Northern Ireland news

GAA pundit Joe Brolly describes how he welcomed young homeless man into his house

Joe Brolly told The Late Late Show how he welcomed a young homeless man into his home to live before Christmas
Gareth McKeown

ALL-IRELAND winner Joe Brolly has described for the first time how he invited a young homeless man to live in his house.

The outspoken GAA pundit, who previously donated a kidney to a friend in 2012, opened up about his latest selfless act which he described as like a scene from the 1980s movie Trading Places.

Speaking to Ryan Tubridy on RTÉ's The Late Late Show, the barrister told how he came to welcome the young man into his home in the leafy Malone Road area of Belfast before Christmas.

"I saw the kid on the street and we talked for a while and he was only 20," he said.

"And it was freezing and I said 'come with me' and he came with me.

"It is a very interesting experiment. That was at the start of December. It is a bit like Trading Places.

"I just trust him and very quickly he was responding to that. He was warm, he was safe and he didn't have to pay rent. He was eating well."

Although he brought a photograph of his house guest with him to the television show, Mr Brolly did not reveal the man's identity.

He did though, provide an insight into their home life, joking how he has lent him suits to attend interviews, despite Brolly being a foot taller.

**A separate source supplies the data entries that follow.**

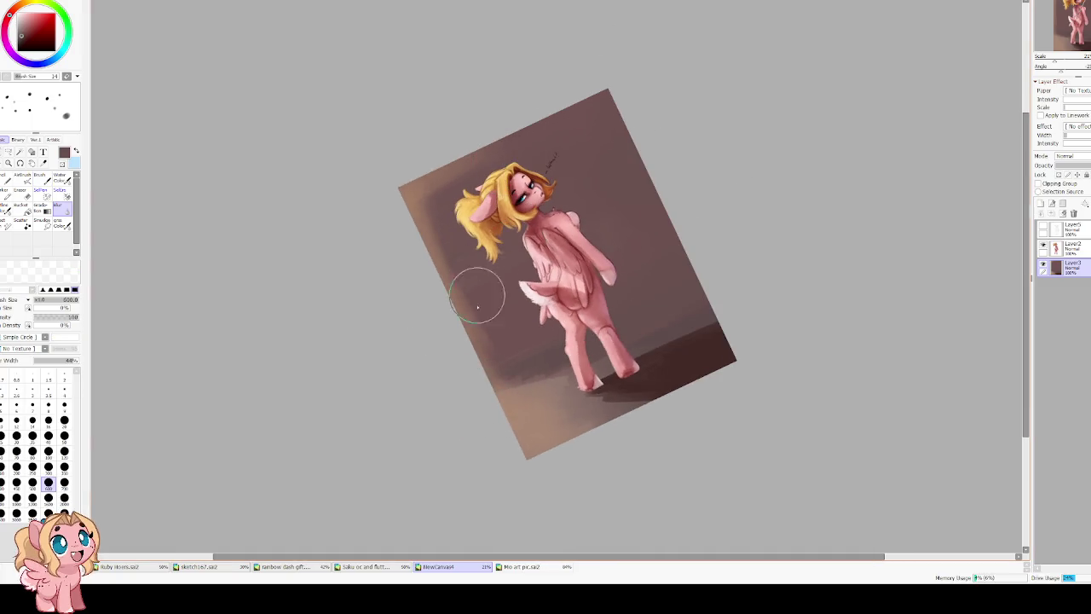
key("b")
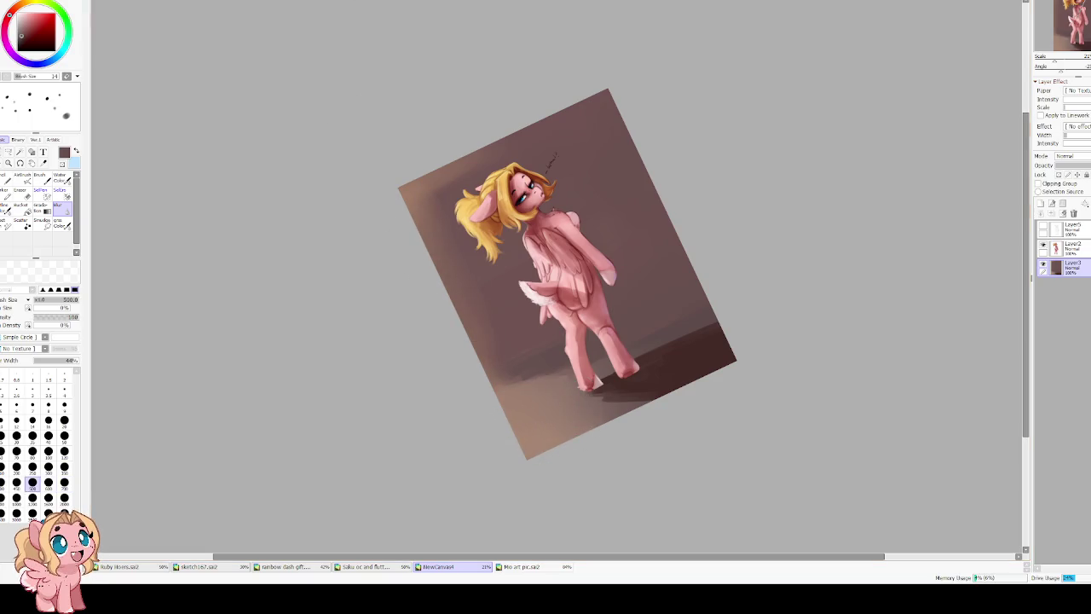
key("bracketright")
key("bracketright")
key("bracketright")
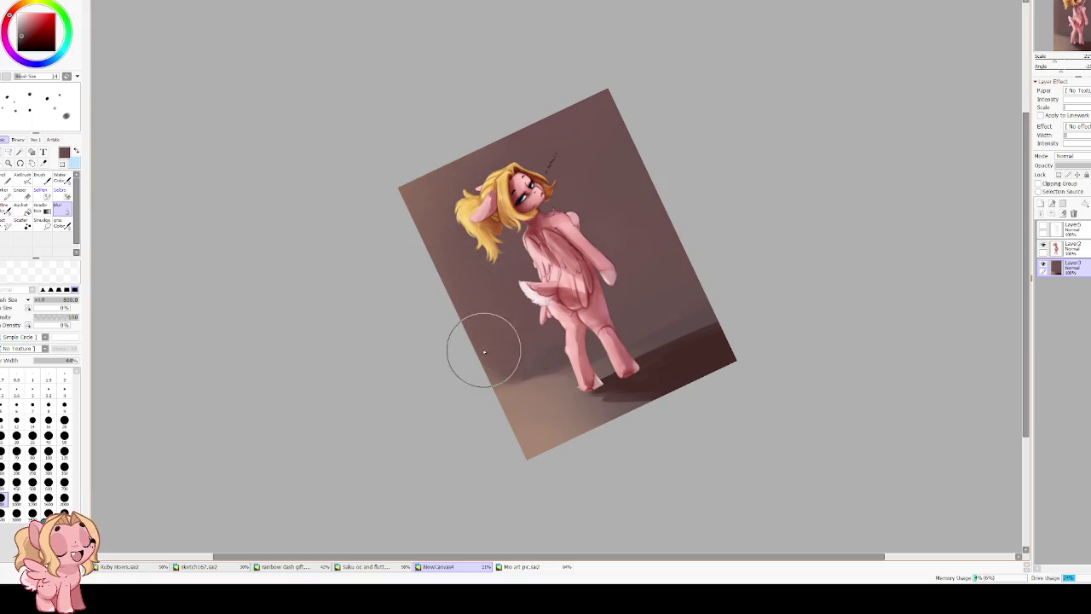
key("b")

“He was going to job interviews in my suits looking like Charlie Chaplin, proud as punch."

He said the young man has now secured full-time employment, but before worked a zero hours contract with no security.

"The bus cost him £7.50, he was getting £6.10 an hour. The first day they brought him in for two hours and after two hours they said no, we don't need you any longer today.

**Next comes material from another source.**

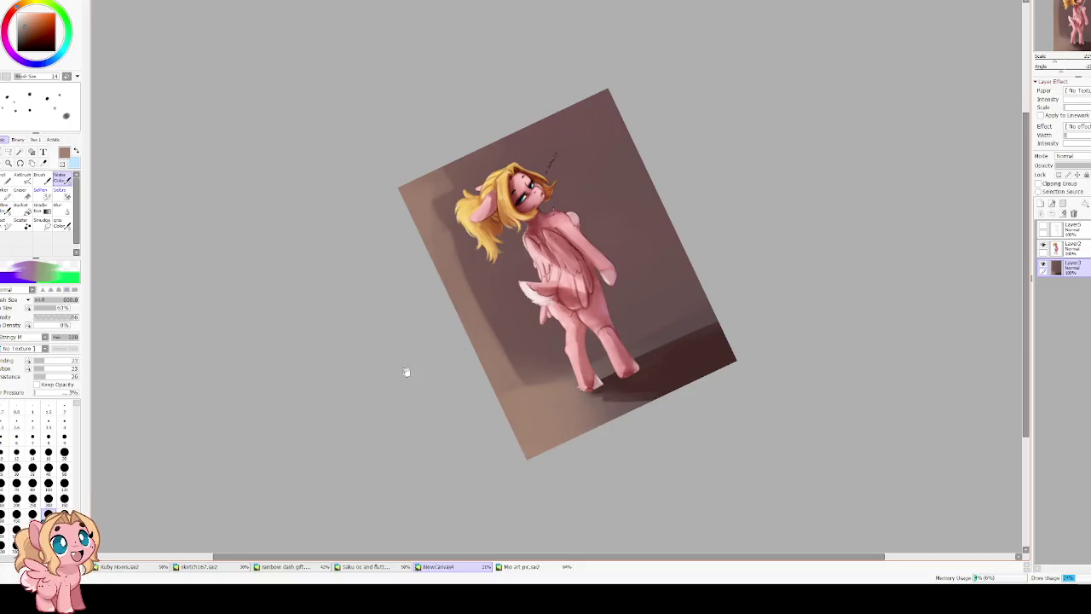
key("Home")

"At the end of the week he had like six hours, £36. He had spent more on the bus.

"How do people live? This is a systemic problem. He's working as a painter and decorator now and he's proud as punch and then he saves a bit of money with me every Friday.

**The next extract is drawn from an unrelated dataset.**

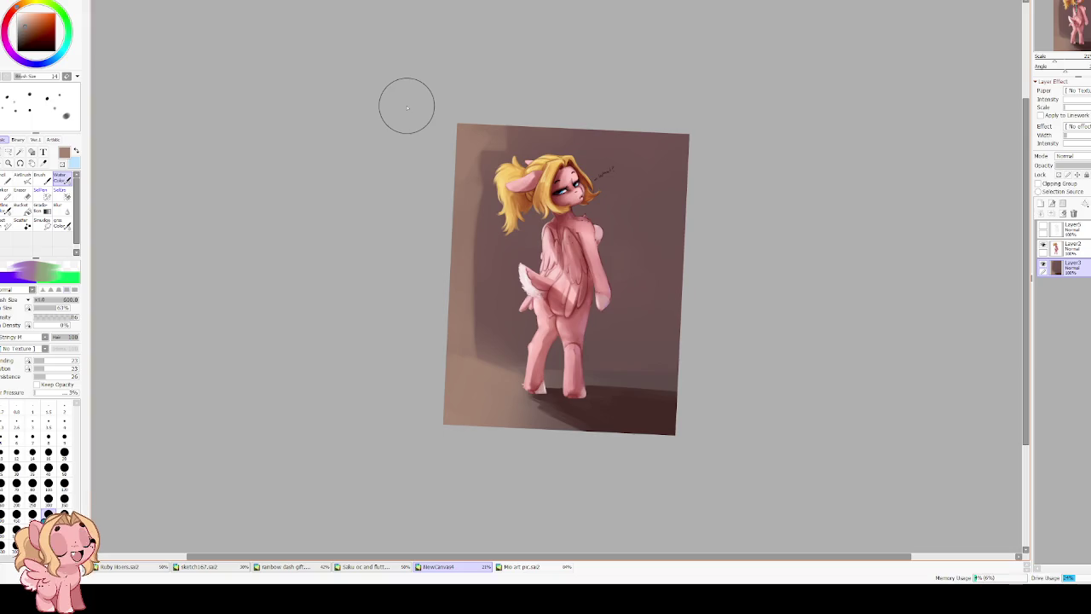
Step back and forth through the recent wall and floor shading, then halve the brush to 300.
key("ctrl+z")
key("ctrl+z")
key("ctrl+z")
key("ctrl+z")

"He's absolutely thrilled every time he asks 'how much do I have now'."

Mr Brolly said had he not taken the young man in, the alternative could have been "very bleak”.

"About a month after he was with me I drove him down to go to the funeral of one of his friends who had died on the street of hypothermia," he said.

In the same interview Mr Brolly responded to speculation he could become the next president after his odds were slashed to 20/1.

When asked if he was interested, the 1993 All-Ireland winner with Derry responded: "I don't think so really, it's an ambassadorial role really."

After further probing, Mr Brolly said he would consider the prospect "if I thought I could make a difference".

"There are five or six things that could make a huge difference in areas and if you thought you could advocate for that it's not something that would be beyond the pale," he said.

RTÉ presenter Miriam O'Callaghan last week confirmed she would not be standing following speculation she was preparing a bid, amid uncertainty over whether President Michael D Higgins will seek a second term.